Antonë and Carl soon detached themselves from the toffs, who were led on ahead by the warden; instead they sauntered along a cavernous wing, beneath a barrel-vaulted ceiling. To each side irony bars formed a dense palisade, and behind them the maddads rocked and raved. They were filthy, they stank of shit and piss. Seeing expectant faces on the far side of the bars, these pitiable figures came shuffling through the rotten straw and addressed Carl with a babble of broken Mokni gibberish: Ware2, guv, ware2! Eye ad vat geezer in ve bakkuv ve cab. Nah, nah iss no bovva an vat… Many of them think they are Dave, Antonë observed, and call over after the fashion of Drivers. In my own youth there was only one madgaff in all of London, yet now I am told there are several, and still more are being erected upon the burbs.
They had reached the wing allocated to the mummies – and, if this were possible, these fares were in a still more wretched condition. See how they preen themselves, Antonë whispered, and apply their own shit as if it were slap. The poor things believe themselves to be Chelle and beat their heads against the brick walls to drive out their own evil.
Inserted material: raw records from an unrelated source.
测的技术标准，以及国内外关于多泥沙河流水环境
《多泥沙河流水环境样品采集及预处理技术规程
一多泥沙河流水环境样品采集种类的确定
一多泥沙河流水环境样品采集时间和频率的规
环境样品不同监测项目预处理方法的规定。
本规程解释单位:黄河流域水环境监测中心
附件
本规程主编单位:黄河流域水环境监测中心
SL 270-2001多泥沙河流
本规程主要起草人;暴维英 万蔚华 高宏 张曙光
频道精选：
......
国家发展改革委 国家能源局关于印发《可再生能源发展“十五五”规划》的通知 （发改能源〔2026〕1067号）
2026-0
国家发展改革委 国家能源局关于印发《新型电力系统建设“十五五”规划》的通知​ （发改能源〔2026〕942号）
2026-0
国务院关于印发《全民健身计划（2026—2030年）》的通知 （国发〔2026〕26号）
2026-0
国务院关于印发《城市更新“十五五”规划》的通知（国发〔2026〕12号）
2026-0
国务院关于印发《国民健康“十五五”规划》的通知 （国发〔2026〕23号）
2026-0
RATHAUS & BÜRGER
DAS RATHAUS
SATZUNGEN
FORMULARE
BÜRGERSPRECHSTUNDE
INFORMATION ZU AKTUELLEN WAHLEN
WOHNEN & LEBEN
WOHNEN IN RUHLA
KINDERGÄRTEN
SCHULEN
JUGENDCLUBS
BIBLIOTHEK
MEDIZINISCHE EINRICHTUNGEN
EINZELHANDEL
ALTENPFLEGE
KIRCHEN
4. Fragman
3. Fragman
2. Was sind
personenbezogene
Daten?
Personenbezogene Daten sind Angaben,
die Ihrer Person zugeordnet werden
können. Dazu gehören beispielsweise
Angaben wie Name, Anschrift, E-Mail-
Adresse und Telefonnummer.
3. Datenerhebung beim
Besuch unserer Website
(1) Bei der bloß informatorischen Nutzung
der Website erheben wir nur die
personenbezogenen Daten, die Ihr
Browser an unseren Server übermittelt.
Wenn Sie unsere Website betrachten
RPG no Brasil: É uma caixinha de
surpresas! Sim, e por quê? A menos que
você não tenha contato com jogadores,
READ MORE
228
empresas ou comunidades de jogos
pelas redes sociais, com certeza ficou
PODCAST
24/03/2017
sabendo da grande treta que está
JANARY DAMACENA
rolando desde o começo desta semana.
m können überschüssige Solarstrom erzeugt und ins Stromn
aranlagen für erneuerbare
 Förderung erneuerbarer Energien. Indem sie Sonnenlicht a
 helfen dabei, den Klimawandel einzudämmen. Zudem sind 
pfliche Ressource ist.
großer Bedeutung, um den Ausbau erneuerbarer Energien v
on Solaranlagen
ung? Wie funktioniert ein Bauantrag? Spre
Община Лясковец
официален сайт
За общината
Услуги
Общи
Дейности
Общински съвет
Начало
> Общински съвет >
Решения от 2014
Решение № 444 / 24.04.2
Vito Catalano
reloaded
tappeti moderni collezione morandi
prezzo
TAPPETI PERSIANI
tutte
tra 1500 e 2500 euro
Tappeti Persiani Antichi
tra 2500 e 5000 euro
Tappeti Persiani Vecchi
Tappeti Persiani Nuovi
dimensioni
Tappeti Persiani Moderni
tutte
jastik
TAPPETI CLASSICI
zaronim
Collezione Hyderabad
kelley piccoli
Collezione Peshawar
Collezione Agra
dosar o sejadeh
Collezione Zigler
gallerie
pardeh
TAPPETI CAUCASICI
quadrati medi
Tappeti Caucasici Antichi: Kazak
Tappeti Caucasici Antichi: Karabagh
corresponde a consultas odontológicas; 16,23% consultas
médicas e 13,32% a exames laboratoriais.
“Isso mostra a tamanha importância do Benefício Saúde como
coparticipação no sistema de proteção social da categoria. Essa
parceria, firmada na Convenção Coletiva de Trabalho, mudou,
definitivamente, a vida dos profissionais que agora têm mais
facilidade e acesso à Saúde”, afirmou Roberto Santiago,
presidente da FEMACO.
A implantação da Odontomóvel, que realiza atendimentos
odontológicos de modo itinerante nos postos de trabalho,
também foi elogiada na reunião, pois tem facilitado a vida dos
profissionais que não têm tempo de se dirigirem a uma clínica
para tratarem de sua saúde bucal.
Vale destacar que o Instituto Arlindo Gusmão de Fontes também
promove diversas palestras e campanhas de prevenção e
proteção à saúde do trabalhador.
One mummy was slumped right beside the bars. Her skirt had ridden up, and she was masturbating with an expression of utter vacancy on her blurry face. Carl turned away, but Böm responded as he did to any notably unusual phenomenon and continued to expatiate: There are those who say the flyspecks on the foglamp are growing in size and that this accounts for the increase in the numbers of the insane. Others contend that the fullbeam headlight is the cause. Still more blame bad water, or the monstrous size of the city that under the lash of the PCO grows at the pace of a walking dad. However, I … I – here he faltered and dropped his voice – I blame the Changeover itself, which latterly has become so rigid that it cleaves in two minds not yet formed. So I wonder if these desperate fares are only those, who, like ourselves, retain that cleavage after the end of Changeover. When I was a young bloke I thought I might go mad; until, that is, I heard the calling over of your dad.